• Work to be completed
Extend the Compare1 reference entry past its final line, keeping its format and notation.

• Provided passage
Compare1

\operatorname{Compare1}(\mathbf{x}, [T_1, \ldots, T_k]) = [P_1, \ldots, P_k]

where $T_i = (M_i, t_i, \mathrm{misrate}_i)$ is a threshold with metric $M_i$ ( $\operatorname{Center}$ or $\operatorname{Spread}$ ), $P_i = (e_i, [L_i, U_i], v_i)$ is the projection with estimate $e_i$ , bounds $[L_i, U_i]$ , and verdict $v_i = \mathrm{Greater}$ if $L_i > t_i$ ; $\mathrm{Less}$ if $U_i < t_i$ ; $\mathrm{Inconclusive}$ otherwise.

One-sample confirmatory analysis: compares estimates against practical thresholds.

Input

$\mathbf{x} = (x_1, \ldots, x_n)$ — sample of measurements
$T_i = (M_i, t_i, \mathrm{misrate}_i)$ — list of $k$ thresholds: $M_i$ is $\operatorname{Center}$ or $\operatorname{Spread}$ , $t_i$ is the threshold value, $\mathrm{misrate}_i$ is the per-threshold error rate
$\text{seed}$ — optional string for reproducible randomization (passed to $\operatorname{SpreadBounds}$ )

Output

Value — list of $k$ projections in input order, each $P_i = (e_i, [L_i, U_i], v_i)$
Unit — per-projection: same unit as the underlying estimator ( $\operatorname{Center}$ or $\operatorname{Spread}$ )

Notes

Independence — each threshold evaluated independently; no family-wise guarantee
Unit compatibility — threshold unit must be compatible with sample unit
See also — $\operatorname{Compare2}$ for two-sample metrics ( $\operatorname{Shift}$ , $\operatorname{Ratio}$ , $\operatorname{Disparity}$ )

• Dataset excerpt
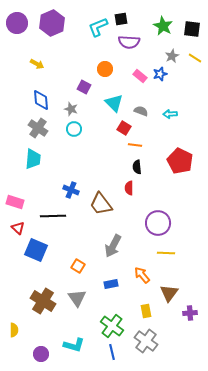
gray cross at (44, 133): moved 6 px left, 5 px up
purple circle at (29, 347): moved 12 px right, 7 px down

• Result of this task
Properties

Order preservation $P_i$ corresponds to input $T_i$
Metric deduplication each distinct metric computed once regardless of threshold count

Example

Compare1([1..10], [(Center, 20, 1e-3)]) → [Projection(5.5, [...], Less)]
Compare1([1..10], [(Spread, 0.1, 1e-3)]) → [Projection(3, [...], Greater)]

$\operatorname{Compare1}$ automates the pattern of computing an estimate, constructing bounds, and comparing the bounds against a practical threshold. Instead of asking whether $\operatorname{Center}$ is significantly different from zero, it answers whether $\operatorname{Center}$ is reliably above or below a practical threshold. Each threshold produces a ternary verdict that respects both statistical uncertainty and practical relevance. When multiple thresholds are needed (different metrics or different misrates), pass them all in one call to avoid redundant computation.

Algorithm

$\operatorname{Compare1}$ orchestrates estimation and comparison in two phases: pre-pass validation and the statistical phase.

Pre-pass validation

Before any statistical computation:

Reject weighted samples (unsupported).
Reject null or empty threshold list.
Reject threshold items containing null.
Reject thresholds with metrics not in ${\operatorname{Center}, \operatorname{Spread}}$ (wrong arity).
Reject thresholds with non-finite values.

These checks happen before bounds computation, so no statistical work is done on invalid inputs.

Validate-and-normalize pass

For each threshold, in input order:

Center: check unit compatibility with $\mathbf{x}$ ; convert threshold value to $\mathbf{x}$ s unit.
Spread: same as Center.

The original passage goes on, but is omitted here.